## ТЕКСТ
И все же к началу шестидесятых зрителю уже было знакомо творчество А. Арбузова, В. Розова, А. Володина, Л. Зорина. Пьесы этих авторов подвергались цензурной правке; произведения М. Рощина, начавшего писать в эти же годы, были поставлены только в восьмидесятые. Современная зарубежная драматургия до советского зрителя доходила в очень малых объемах.
Для того чтобы представить себе, как формировался репертуар каждого — или почти каждого — советского театра, достаточно прочитать слова режиссера В. Г. Комиссаржевского[228]: «Включение в репертуар того или иного произведения должно быть всегда обоснованным, быть в русле генеральных идейно-творческих устремлений всего советского театра.
Сегодня модель репертуара, претендующего на серьезность и долговечность, неизбежно включает в себя пьесы общесоюзной афиши, пьесы, учитывающие дифференцированные интересы разных зрительских групп, творческие устремления труппы и ее художественного руководства, наконец, произведения разных драматургических жанров»[229].
Репертуар Таганки «в русло генеральных идейно-творческих устремлений всего советского театра» не вписывался никогда. На сцене театра не шли «пьесы общесоюзной афиши». «Произведениям разных драматургических жанров» Любимов предпочитал стихи, прозу, документы.
Таганка и театр Брехта
Через год после открытия театра Юрий Петрович Любимов давал интервью журналу «Театр»:
«Говорят, что лицо театра определяется, прежде всего, репертуаром.
Мы не рассчитывали на новое театральное дело, принимаясь в Вахтанговском училище за „Доброго человека из Сезуана“, мы просто остановились на пьесе, которая давала возможность выразить те мысли по поводу жизни и — что очень важно — по поводу театра, которые меня и моих учеников волновали. Так получилось, что с „Доброго человека“ начался наш театр.

## СОБРАННЫЕ МАТЕРИАЛЫ
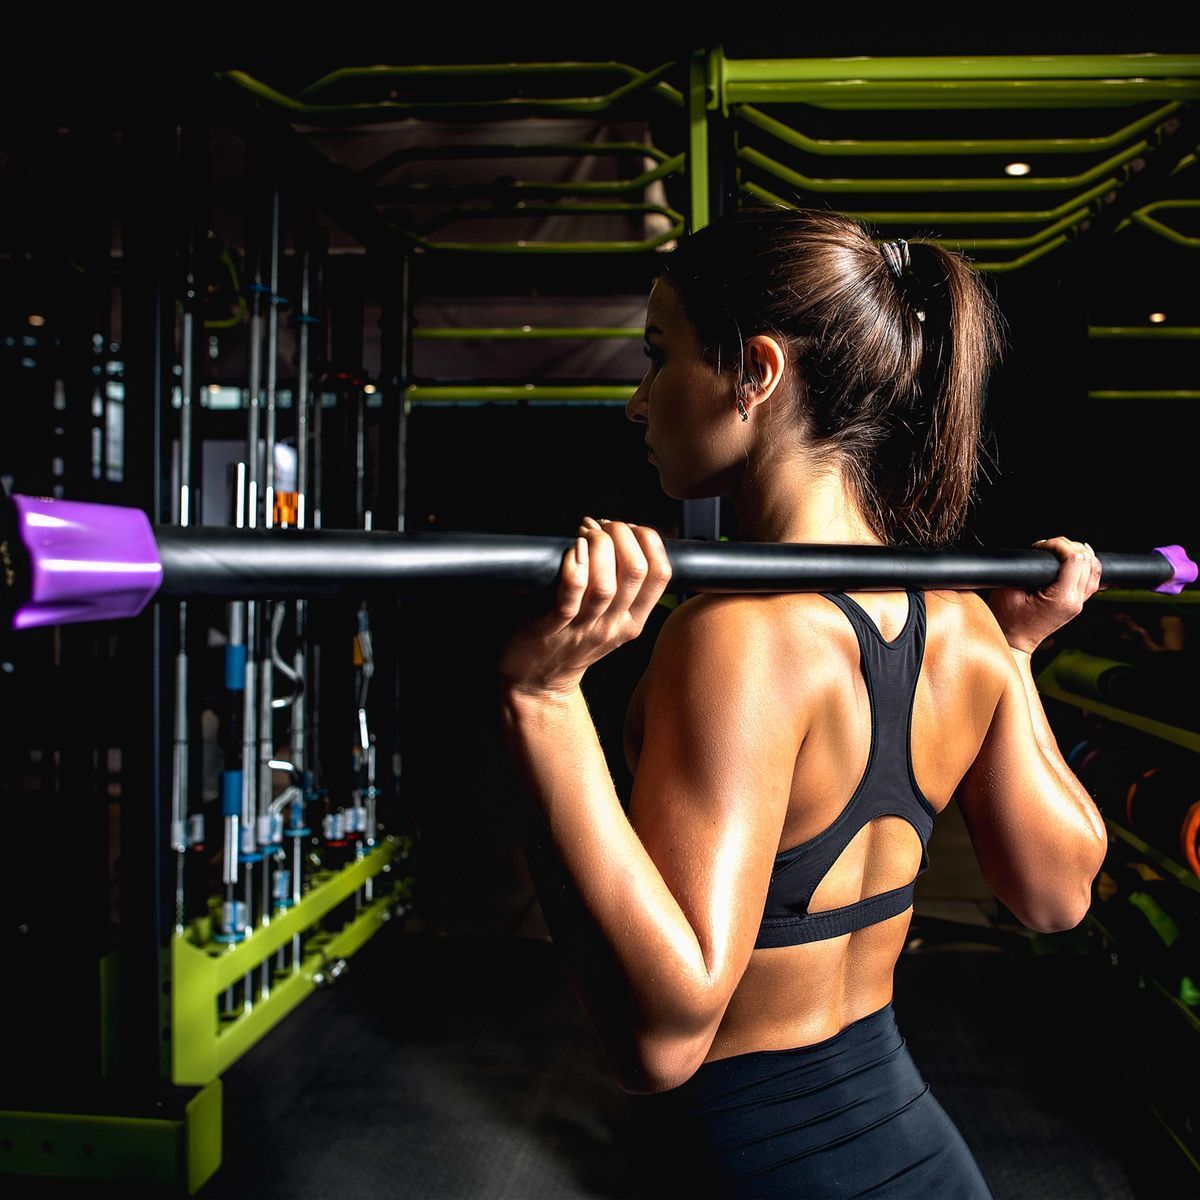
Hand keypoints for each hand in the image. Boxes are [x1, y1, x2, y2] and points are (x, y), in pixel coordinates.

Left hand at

## ЗАДАЧА
Что, согласно тексту о театре на Таганке, Любимов предпочитал «произведениям разных драматургических жанров»?

## ОТВЕТ
Стихи, прозу и документы.